Patterns for Serving Large Models
Memory Patterns for serving large machine learning models at scale
Model Inference is process of serving or running predictions with machine learning models. When serving large deep learning models, one prominent and open question happens to be around memory managment . This post outlines two patterns that library builders can use, essentially to achieve a higher cost to performance ratio.
In this pattern, a memory allocator pulls models in and out of memory. RAM is used as cache so some requests will have to live with latency due to dynamic allocation.
Adding more instances with a load balancer will ensure wider coverage of models. Caching the load balancer requests will be additional bonus that will lead to better cache hits on model servers.
Multi-model server is capable of doing a part of above. Though it seems to support only one model per instance at a time.
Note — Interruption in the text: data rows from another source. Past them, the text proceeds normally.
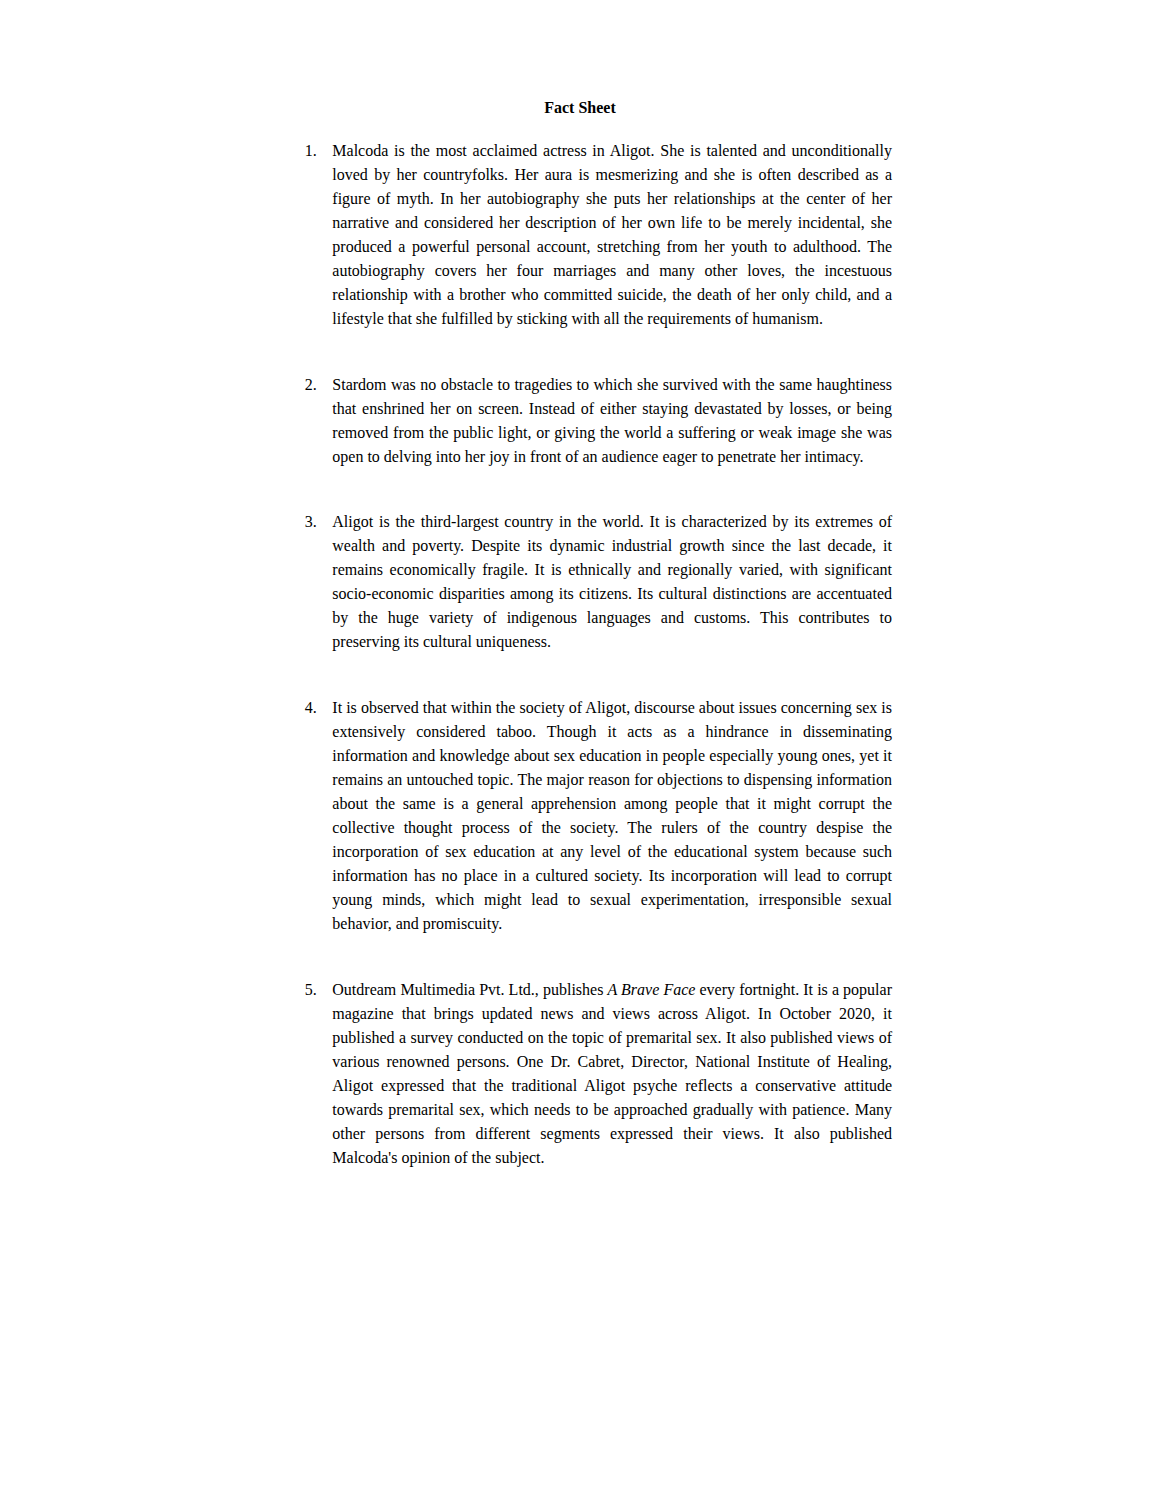Fact Sheet
Malcoda is the most acclaimed actress in Aligot. She is talented and unconditionally loved by her countryfolks. Her aura is mesmerizing and she is often described as a figure of myth. In her autobiography she puts her relationships at the center of her narrative and considered her description of her own life to be merely incidental, she produced a powerful personal account, stretching from her youth to adulthood. The autobiography covers her four marriages and many other loves, the incestuous relationship with a brother who committed suicide, the death of her only child, and a lifestyle that she fulfilled by sticking with all the requirements of humanism.
Stardom was no obstacle to tragedies to which she survived with the same haughtiness that enshrined her on screen. Instead of either staying devastated by losses, or being removed from the public light, or giving the world a suffering or weak image she was open to delving into her joy in front of an audience eager to penetrate her intimacy.
Aligot is the third-largest country in the world. It is characterized by its extremes of wealth and poverty. Despite its dynamic industrial growth since the last decade, it remains economically fragile. It is ethnically and regionally varied, with significant socio-economic disparities among its citizens. Its cultural distinctions are accentuated by the huge variety of indigenous languages and customs. This contributes to preserving its cultural uniqueness.
It is observed that within the society of Aligot, discourse about issues concerning sex is extensively considered taboo. Though it acts as a hindrance in disseminating information and knowledge about sex education in people especially young ones, yet it remains an untouched topic. The major reason for objections to dispensing information about the same is a general apprehension among people that it might corrupt the collective thought process of the society. The rulers of the country despise the incorporation of sex education at any level of the educational system because such information has no place in a cultured society. Its incorporation will lead to corrupt young minds, which might lead to sexual experimentation, irresponsible sexual behavior, and promiscuity.
Outdream Multimedia Pvt. Ltd., publishes A Brave Face every fortnight. It is a popular magazine that brings updated news and views across Aligot. In October 2020, it published a survey conducted on the topic of premarital sex. It also published views of various renowned persons. One Dr. Cabret, Director, National Institute of Healing, Aligot expressed that the traditional Aligot psyche reflects a conservative attitude towards premarital sex, which needs to be approached gradually with patience. Many other persons from different segments expressed their views. It also published Malcoda's opinion of the subject.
Not everyone can afford memory. A further optimisation can be achieved by using mmap.
Memory mapped files are often used when working with really large files. The caller gets an end less view of file but only the desired section of the file are loaded into memory.
Let’s say we have a 10gb file. When this file is opened using mmap (python) and we want to read first 100bytes, the operating system will check if the requested byte range exists in page cache and when its not found the page fault is raised to bring the relevant bytes into memory.
To make this approach work for model inference, we may have to relook at on-disk model formats from locality perspective (colocate neighbouring layers for efficient reads).
I found tensorflow issues (GitHub) for supporting mmap for android and edge devices. Pete Warden has an exellent blog on running models on tiny devices. Optimistic about more work in this direction.
Serverless is the future of model inference and given the memory limits imposed by the cloud vendors, the above patterns surely have a bright future.